Provided data:
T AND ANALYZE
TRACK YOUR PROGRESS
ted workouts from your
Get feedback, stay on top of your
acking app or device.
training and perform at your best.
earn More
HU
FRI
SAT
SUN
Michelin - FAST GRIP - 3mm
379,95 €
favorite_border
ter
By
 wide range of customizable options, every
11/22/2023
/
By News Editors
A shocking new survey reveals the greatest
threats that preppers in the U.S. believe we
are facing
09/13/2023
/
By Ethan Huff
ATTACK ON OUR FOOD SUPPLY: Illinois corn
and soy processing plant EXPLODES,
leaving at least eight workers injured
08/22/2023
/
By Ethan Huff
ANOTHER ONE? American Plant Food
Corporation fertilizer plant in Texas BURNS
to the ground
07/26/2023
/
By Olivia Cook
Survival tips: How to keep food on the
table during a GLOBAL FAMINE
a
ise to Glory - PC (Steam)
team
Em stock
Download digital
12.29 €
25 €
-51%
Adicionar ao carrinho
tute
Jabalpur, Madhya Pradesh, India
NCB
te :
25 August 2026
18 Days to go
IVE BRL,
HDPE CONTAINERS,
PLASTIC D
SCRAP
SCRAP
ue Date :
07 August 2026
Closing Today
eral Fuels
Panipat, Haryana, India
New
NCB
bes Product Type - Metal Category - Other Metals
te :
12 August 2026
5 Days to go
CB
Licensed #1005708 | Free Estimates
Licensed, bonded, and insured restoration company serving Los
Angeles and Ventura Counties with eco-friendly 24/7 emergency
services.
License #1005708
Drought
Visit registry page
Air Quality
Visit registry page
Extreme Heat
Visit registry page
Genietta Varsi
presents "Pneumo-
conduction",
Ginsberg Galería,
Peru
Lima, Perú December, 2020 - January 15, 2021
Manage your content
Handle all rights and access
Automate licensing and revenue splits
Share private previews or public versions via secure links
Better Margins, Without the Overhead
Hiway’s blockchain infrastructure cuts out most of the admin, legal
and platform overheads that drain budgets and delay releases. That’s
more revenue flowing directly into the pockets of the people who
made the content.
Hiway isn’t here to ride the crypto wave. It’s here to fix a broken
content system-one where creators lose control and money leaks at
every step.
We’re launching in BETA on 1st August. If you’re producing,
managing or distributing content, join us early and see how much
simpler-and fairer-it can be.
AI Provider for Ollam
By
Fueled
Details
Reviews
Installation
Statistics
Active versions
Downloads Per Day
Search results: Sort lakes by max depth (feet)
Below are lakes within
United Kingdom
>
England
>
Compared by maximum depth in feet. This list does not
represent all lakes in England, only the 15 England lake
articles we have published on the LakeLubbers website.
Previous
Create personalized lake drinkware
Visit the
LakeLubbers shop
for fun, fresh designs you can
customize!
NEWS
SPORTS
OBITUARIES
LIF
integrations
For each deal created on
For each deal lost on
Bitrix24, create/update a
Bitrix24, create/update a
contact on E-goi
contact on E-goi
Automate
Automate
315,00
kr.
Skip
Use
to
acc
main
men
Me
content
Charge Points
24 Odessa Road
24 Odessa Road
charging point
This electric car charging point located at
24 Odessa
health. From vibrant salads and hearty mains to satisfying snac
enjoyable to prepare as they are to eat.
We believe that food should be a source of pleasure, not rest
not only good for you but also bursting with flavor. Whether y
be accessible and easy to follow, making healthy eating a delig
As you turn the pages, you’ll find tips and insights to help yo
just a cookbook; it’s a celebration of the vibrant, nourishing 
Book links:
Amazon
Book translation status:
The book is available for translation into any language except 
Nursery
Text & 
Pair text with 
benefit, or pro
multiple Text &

Directions for this task:
Render everything from the first line down to the line containing "By News Editors", both included, as a Markdown table with the columns Row and Text. Leave out any blank lines.

Task result:
| Row | Text |
|---|---|
| 1 | T AND ANALYZE |
| 2 | TRACK YOUR PROGRESS |
| 3 | ted workouts from your |
| 4 | Get feedback, stay on top of your |
| 5 | acking app or device. |
| 6 | training and perform at your best. |
| 7 | earn More |
| 8 | HU |
| 9 | FRI |
| 10 | SAT |
| 11 | SUN |
| 12 | Michelin - FAST GRIP - 3mm |
| 13 | 379,95 € |
| 14 | favorite_border |
| 15 | ter |
| 16 | By |
| 17 |  wide range of customizable options, every |
| 18 | 11/22/2023 |
| 19 | / |
| 20 | By News Editors |